Anna Akhmatova was one example, committing words to inviolate memory where the written text might otherwise convict. Davidson’s tone is one almost of resignation as he is overwhelmed by the onrush of history – ‘The roar of trains / Approaching is the turbulence of centuries’ (‘Metro’); there is, in fact, no light between the approach and the metaphorical uproar.

Returning to the earth in his final pages - though it is characteristic of an instinct for the inveigling power of suggestion that he should announce the presence of ‘nature poems that aren’t about nature’ – Davidson steps out of the persuasively blood-soaked annals of the English Civil War (‘We Set Our Guns’) and into the wooded gorges of a present England.
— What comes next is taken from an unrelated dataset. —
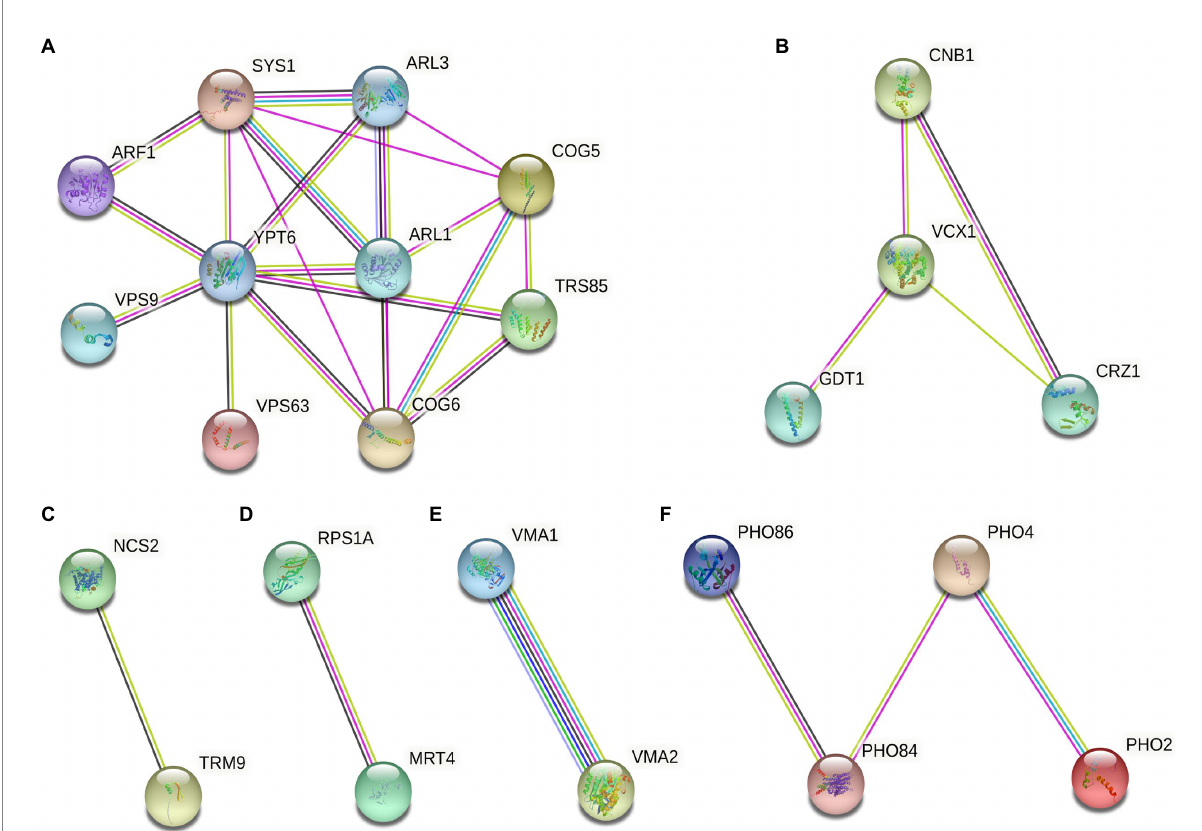
FIGURE 5 Gd toxicity modulating networks identified with proteins whose absence renders cells sensitive to Gd. (A) Gd sensitive genes ( ARF1 , ARL1 , ARL3 , SYS1 , COG5 , COG6 , YPT6 , VPS9 , SSO2 , MRL1 , AKL1 , and TRS85 ) were associated with the intracellular vesicle transport; (B) Gd sensitive genes ( CNB1, MCK1, VCX1, and CRZ1 ) were involved in calcium signaling pathway; (C) Gd sensitive genes NCS2 and TRM9 were associated with the modification of tRNA wobble position; (D) Gd sensitive genes PRS1A and MRT4 participated in protein synthesis; (E) Gd sensitive genes VMA1 and VMA2 were the subunit A and Subunit B of V1 peripheral membrane domain of V-ATPase; (F) Gd sensitive genes ( PHO84 , PHO86 , PHO2 , and PHO4 ) participated in phosphorus metabolism. The proteins corresponding to Gd sensitive gene deletion strains were mapped onto the interactome, and then filtered to identify the connected groups of proteins (https://cn.string-db.org/). The minimum required interaction score was set at high confidence 0.7. The straight lines indicate the protein–protein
He observes boundaries neither temporal nor natural; his liking for trees is corollary to a sense of continuity, not born of a proclivity for ‘salvation’. His preparedness to give way on the platform, to subordinate his own poems to those he admires unequivocally, embodies a generosity of spirit which is sometimes lacking in our landscape of introspection.

It is entirely typical of him to describe, in a footnote, the brevity of one of his own fine poems (‘Quiet the afternoon after rain’) as a ‘good’ thing, as though two quatrains was somehow merciful. More typical, too, of Jonathan Davidson to yield the floor to Ann Atkinson in a very beautiful poem about being in and of nature as opposed to an observer en passant:

‘The music of the gorge is white water,
its constant industry of flow, the brook
full of itself and urgent for the river,
shifting wood, moving rock, carving stone.' (‘Padley Woods: June 2007’)



A Commonplace: Apples, Bricks & Other People’s Poems is published by smith|doorstop.